During this time, both hospitals were also going digital -- this was the advent of PACS (Picture Archiving and Communication System), where costly and time-consuming film was replaced by instant digital imaging. Working with Henry Irvine, then a USU medical student, Smirniotopoulos saw an opportunity.

"Our goal was to make a digital teaching file with the complete operation and maintenance of the database independent of the client OS, by using a standard Web browser interface. We also added functions for storing patient information and images on the server."

This system became the open-source-powered MedPix, which allows access to its growing database to any Web-enabled device. It quickly became a popular resource for medical professionals worldwide. While anyone can browse the MedPix database and search images by various medically relevant parameters, posting actual case data requires free registration; the site currently has more than 21,000 registered members.

Today MedPix provides a teaching file service to 14 medical institutions -- including all of the radiology residency programs in the military healthcare system. Its "Case of the Week" feature is used in USU's continuing education department and also appears in Military Medicine, a monthly trade journal, and the MedPix system was recently licensed to appear on the American College of Radiology's site as part of their LifeLong Learning program.

Powered by FOSS

MedPix runs under Linux (Fedora Core) and Apache on a standard PC. The software that controls the database is all open source -- mostly PHP 4 applications, but a Java applet handles the dynamic image labeling, and Smirniotopoulos says there are also "some useful functions in JavaScript."

One recent function is what Smirniotopoulos calls a "Diagnostic Image Atlas," which is a diagnostic aid that allows users to compare and match their own image data with a proven case in the MedPix database -- but its various features such as dynamic display of caption metadata and ability to search by multiple fields such as location and pathology make it much more efficient than the old paper references of the past.

The database back end itself is powered by PostgreSQL -- which he says was "chosen because of its full implementation of SQL, true transactions, and excellent scalability."

Images are stored in the MedPix database under a hierarchical schema that Smirniotopoulos developed beginning back in the Commodore days.

"The initial constraints of the C64 led to a rudimentary classification system to save memory space and allow faster searches. Full-text searching was always part of the program, but was very slow on the C64. When the C64 version was first ported to Microsoft Access, and then to MedPix, we continued the same schema system -- but developed a simple hierarchical approach. The next version of MedPix will have a multi-tiered hierarchy, and will use descriptors that match or are similar to the normal 'language' used by a radiologist, pathologist, [or other specialist] in describing image data."

The choice of open source software has worked well for Smirniotopoulos and his team. "We have enjoyed a stable system, progressing from an initial test of 300 database records that has grown to tens of thousands," he says.
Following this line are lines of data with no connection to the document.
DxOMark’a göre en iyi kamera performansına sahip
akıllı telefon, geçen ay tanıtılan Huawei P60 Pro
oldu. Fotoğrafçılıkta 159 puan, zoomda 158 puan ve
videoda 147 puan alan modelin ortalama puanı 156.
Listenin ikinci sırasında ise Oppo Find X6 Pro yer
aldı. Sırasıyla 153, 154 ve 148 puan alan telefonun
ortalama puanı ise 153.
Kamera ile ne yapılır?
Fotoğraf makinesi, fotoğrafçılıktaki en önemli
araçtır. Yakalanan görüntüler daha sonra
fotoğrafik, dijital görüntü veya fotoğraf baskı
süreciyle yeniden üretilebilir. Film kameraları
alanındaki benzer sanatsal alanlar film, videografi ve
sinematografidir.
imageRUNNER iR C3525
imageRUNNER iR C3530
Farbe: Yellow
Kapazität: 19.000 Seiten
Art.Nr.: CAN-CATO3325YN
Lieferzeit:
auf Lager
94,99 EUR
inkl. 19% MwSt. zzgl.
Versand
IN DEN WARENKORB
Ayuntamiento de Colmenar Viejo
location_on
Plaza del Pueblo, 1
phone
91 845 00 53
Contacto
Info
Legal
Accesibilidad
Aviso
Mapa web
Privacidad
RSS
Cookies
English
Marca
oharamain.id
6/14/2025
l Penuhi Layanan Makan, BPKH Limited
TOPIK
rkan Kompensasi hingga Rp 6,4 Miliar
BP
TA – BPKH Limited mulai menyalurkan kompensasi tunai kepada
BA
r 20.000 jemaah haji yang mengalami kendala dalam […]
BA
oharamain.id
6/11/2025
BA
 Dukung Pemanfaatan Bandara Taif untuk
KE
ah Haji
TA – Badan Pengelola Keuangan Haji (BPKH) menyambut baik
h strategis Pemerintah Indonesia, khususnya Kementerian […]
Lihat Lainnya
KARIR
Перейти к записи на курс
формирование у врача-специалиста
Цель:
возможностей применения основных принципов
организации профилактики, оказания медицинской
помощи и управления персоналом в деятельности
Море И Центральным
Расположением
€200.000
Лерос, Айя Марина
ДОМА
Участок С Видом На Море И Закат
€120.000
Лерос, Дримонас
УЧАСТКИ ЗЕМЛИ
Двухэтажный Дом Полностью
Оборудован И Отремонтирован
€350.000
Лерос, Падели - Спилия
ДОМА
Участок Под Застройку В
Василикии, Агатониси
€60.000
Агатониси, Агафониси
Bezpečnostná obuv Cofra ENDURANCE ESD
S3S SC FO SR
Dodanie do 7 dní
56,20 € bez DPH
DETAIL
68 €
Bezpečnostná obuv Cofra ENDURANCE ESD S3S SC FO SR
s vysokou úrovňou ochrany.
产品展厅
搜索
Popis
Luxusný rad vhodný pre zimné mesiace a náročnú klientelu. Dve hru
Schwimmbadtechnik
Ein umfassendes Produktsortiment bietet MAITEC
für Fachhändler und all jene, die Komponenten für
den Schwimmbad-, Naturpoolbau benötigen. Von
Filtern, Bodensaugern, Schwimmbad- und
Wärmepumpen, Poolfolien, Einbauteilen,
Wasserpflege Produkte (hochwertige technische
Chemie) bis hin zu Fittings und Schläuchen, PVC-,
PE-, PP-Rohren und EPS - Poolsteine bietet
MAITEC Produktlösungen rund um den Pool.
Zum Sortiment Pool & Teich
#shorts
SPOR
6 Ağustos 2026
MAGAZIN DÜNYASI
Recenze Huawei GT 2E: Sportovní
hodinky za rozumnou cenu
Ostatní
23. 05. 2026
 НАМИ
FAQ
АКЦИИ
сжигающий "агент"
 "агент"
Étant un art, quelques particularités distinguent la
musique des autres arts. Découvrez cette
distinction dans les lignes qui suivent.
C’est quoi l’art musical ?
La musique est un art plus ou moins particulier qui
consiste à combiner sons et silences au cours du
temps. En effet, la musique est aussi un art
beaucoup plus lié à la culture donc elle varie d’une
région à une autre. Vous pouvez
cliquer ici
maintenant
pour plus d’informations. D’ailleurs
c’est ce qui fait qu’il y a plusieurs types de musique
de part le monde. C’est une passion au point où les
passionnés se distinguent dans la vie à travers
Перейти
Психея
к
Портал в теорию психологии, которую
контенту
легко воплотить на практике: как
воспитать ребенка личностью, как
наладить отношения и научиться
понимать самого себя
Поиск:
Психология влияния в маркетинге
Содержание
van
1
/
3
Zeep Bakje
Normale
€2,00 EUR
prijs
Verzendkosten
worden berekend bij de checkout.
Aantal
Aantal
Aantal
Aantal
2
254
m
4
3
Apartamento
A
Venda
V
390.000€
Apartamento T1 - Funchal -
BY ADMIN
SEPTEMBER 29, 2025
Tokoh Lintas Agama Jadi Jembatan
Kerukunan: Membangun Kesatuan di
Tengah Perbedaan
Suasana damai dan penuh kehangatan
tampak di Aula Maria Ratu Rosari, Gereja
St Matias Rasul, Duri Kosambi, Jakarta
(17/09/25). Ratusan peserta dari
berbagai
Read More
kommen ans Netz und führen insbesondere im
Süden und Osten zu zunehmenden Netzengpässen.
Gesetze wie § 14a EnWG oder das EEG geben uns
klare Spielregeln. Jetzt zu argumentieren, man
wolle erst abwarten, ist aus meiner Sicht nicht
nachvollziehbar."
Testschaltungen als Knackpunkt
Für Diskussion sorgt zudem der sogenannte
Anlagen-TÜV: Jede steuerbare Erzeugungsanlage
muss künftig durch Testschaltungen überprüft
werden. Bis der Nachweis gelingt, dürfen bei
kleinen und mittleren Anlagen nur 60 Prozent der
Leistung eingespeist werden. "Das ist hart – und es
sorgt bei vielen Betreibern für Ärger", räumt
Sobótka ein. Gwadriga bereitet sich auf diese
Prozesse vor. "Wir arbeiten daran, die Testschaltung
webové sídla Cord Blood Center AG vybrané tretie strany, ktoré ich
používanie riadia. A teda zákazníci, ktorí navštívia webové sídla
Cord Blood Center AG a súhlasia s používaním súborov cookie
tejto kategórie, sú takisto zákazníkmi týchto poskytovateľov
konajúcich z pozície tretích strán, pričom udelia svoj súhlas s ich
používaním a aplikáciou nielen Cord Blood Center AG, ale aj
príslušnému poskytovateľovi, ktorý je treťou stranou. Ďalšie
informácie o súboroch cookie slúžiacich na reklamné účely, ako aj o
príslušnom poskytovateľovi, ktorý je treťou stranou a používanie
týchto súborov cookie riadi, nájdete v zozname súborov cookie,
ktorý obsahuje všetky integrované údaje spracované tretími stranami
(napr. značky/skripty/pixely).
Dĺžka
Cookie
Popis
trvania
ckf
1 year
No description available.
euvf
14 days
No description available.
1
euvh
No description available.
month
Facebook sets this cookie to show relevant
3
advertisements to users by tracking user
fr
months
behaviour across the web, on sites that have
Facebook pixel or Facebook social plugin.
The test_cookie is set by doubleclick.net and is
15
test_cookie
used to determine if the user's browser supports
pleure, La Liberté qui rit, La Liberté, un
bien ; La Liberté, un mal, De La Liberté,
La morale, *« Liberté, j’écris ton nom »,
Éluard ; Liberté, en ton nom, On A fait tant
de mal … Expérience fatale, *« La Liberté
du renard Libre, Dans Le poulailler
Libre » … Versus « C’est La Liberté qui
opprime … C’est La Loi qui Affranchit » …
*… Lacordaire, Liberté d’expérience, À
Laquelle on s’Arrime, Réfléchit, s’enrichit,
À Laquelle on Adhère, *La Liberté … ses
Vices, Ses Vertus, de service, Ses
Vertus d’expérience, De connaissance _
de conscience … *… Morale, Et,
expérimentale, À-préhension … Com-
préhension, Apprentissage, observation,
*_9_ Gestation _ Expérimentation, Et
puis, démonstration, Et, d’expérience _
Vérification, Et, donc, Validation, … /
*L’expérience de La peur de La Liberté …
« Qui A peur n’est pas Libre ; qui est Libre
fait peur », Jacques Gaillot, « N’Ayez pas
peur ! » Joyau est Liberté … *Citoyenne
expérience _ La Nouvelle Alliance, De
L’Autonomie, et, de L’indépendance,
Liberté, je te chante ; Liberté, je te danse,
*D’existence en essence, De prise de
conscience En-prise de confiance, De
MedPix currently has almost 30,000 peer-reviewed images (taken from nearly 8,000 real-life cases) in its relational database, and it has served more than 40 million pages since its debut. For further accessibility it has a voice-recognition system in prototype that will create MedPix queries on the fly.

"We made a design decision to use open source tools for many reasons," Smirniotopoulos says. "Cost and user or client platform independence were the primary drivers."

But there's another reason that free, open source software made sense for Smirniotopoulos and his team -- the global support.

"We also found the open source community to be very generous with code examples and providing help via email for sticky problems," he says.